Esse foi um problema que seu antecessor viu. Em uma citação que Francisco, na Evangelii gaudium, diz que nunca se cansa de repetir e que reaparece na Placuit Deo, Bento XVI diz na Deus caritas est que,
“ao início do ser cristão, não há uma decisão ética ou uma grande
ideia, mas o encontro com um acontecimento, com uma Pessoa que dá à vida
um novo horizonte e, desta forma, o rumo decisivo”.
O objetivo da Gaudete et exsultate é
mostrar que esse encontro é que salva. A graça está sempre disponível
àqueles que se voltam humildemente a Deus, vendo Sua misericórdia; e a
tarefa da Igreja é prover o acesso a essa Graça, removendo obstáculos
desnecessários.
Trata-se também de mostrar que a santidade envolve um voltar-se, e não um recuar, ao sofrimento, à pobreza e à necessidade.
Gaudete et exsultate identifica a estrada real – na verdade, a única estrada – para a salvação, que é claramente marcada pelo próprio Jesus nas Bem-aventuranças e em Mateus 25.

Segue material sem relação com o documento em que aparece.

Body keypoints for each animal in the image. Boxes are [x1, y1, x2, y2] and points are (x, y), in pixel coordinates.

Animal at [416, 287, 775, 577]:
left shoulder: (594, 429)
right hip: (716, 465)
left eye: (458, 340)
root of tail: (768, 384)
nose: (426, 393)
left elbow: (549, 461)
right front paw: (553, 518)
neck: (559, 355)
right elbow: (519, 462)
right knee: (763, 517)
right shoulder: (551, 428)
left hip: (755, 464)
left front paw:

O primeiro são as atitudes, ou sinais, de santidade em nossas atitudes,
e o segundo são as maneiras pelas quais respondemos concretamente às
necessidades humanas.
Todas estas também dizem respeito à graça. As nossas ações
misericordiosas nos tornam mais receptivos à graça, e a graça nos torna
mais sensíveis à necessidade e misericordiosos em resposta a ela. Assim,
diz Francisco, a
autenticidade da nossa oração pode ser julgada pela forma como ela muda
a forma como agimos em relação aos pobres e como os vemos.
Por isso, um sinal de nossa santidade,
diz ele, é “saudável e permanente insatisfação” em relação às
injustiças do mundo. Ao invés de absolutizar uma área de preocupação
ética e rejeitar outros tipos de engajamento social como algo político –
ser fortemente antiaborto, digamos, mas considerar a preocupação com os
migrantes como algo de esquerdistas, exemplos que o próprio papa cita no documento –, santidade significa ficar cada vez mais preocupado diante de toda afronta à dignidade humana.
Gaudete et exsultate é notavelmente curta: ela tem 177 parágrafos, comparados com os 325 da Amoris laetitia.
Mas é indiscutivelmente seu documento mais direto e convincente até
agora, porque chega diretamente ao coração do objetivo de seu
pontificado de restaurar a centralidade da graça no convite da Igreja.
Por que isso, por que agora? Porque, depois de grandes esforços, não
sem oposição, para abrir as portas da Igreja à graça, chegou a hora de
convidar as pessoas a atravessá-las e de tranquilizá-las no sentido de
que elas não precisam do próprio conhecimento ou da própria força para a
jornada, mas apenas da fé na ajuda de Deus.